Selected excerpt
-=-=-

Mechanically, there is no reason. Each time anything is suggested, people tear down the heavens with hysterical cries about how much they hate meta.
There are other sorts of resources - food/water, light sources, etc - that might need to be conserved, precluding frequent long rests. They usually only matter at low level, and it's long since become fashionable to hand-wave them, but they could be re-emphasized.

The only reason left is story-based. Perhaps it's just me who see every princess-on-a-ticking-clock mission just as a clumsily hidden rest negating device? 90% of reasonable missions would still work even with a bonus long rest thrown in!
It's typical for a story to have some sources of tension, like a competing rival, racing against the clock, or whatever, yes. It's weird for it to /always/ equate to needing to get through 6-8 encounter a 'day' (or no-encounter downtime days) sure.

The reason I would love a mechanic reason is that I don't see that as inherently better or worse than any other reason why you can't rest. I am able to see how its absence only means a more or less forced story based must be invented. Why then not take the rest expectation to its logical conclusion, and build it right into the game itself?

-=-=-

Records from a data collection
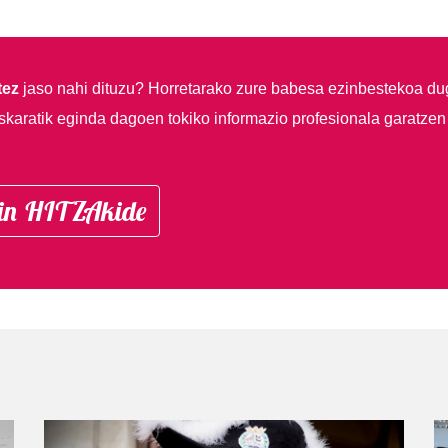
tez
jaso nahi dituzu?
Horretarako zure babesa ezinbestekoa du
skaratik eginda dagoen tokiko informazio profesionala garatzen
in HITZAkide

-=-=-

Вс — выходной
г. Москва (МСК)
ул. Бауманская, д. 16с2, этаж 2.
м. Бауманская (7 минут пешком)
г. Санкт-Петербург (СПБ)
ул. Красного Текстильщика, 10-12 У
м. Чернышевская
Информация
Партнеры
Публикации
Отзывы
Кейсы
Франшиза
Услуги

-=-=-

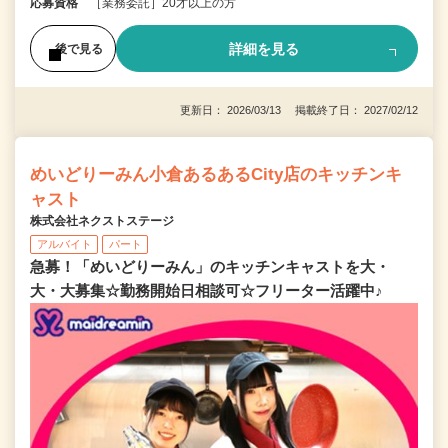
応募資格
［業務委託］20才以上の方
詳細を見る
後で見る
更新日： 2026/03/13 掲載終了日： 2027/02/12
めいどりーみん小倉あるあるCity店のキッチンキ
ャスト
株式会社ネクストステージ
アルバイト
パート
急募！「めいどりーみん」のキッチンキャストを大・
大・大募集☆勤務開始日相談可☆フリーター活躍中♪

-=-=-

Work order 1
In the post on long rests, shorten the paragraph that begins "There are other sorts of resources" into a brief bulleted list that keeps its main facts.
Work order 2
Using the post on long rests, answer these questions:
(a) Which resources besides the usual ones does it say might need to be conserved?
(b) What share of reasonable missions does it say would still work with a bonus long rest?
(c) What sources of tension does it name as typical for a story?
Work order 3
Write a continuation of the post on long rests, starting after its final sentence.

Your response 1
- Other resources, such as food, water and light sources, might need to be conserved, which would rule out frequent long rests.
- These usually matter only at low level.
- It has long been fashionable to hand-wave them.
- They could be given more weight again.

Your response 2
(a) Food and water, and light sources.
(b) 90%.
(c) A competing rival and racing against the clock.

Your response 3
The 'need' for a 6-8 encounter 'day' is mechanical, so a reason for going through with one rather than resting early being mechanical would be sensible, sure.

But if I don't, most adventuring days will be 0 to 2 encounters with no short rests. How I would wish this was the DMG baseline instead... :(
Then folks who wanted longer 'day's would annoyed. A game like 5e D&D simply can't be tuned, out of the box, to work with a wide variety of pacing. It's up to the DM to adjust it to anything other than the 6-8 encounter/daily-attrition balancing point.
 

Hiya.

My houserule...

Long Rests: "Houserule: After a long rest, a character can not take another long rest until he/she has been awake and active for a number of hours equal to their Constitution score. Extreme physical activity can reduce that in half".

So, a character with a 12 Con has to be up/awake for 12 hours of "normal activity" before they can get a good, solid, 'long rest' (re: sleep). If, as is likely the case for adventurers, they are in high-stress situations, fighting, casting spells, climbing cliffs, punching sharks in the nose as they tread water in raging seas, etc... then it would be 6 hours.

Yeah, this makes having a high Con a little bit of a detriment, but hey, who said life was fair? ;)

And, as a bonus Houserule...

Fatigue & Exhaustion: "Houserule: A character will start to suffer from Fatigue (start to accumulate Exhaustion Levels), after a number of hours equal to his Constitution x2, of normal activity, or their Constitution x1, of high-activity."

This means that someone with a Con 14 can "stay awake" for 28 hours before suffering Exhaustion...unless he's adventuring or hiking in hills, mountains, badlands, etc. Then it's only 7 hours.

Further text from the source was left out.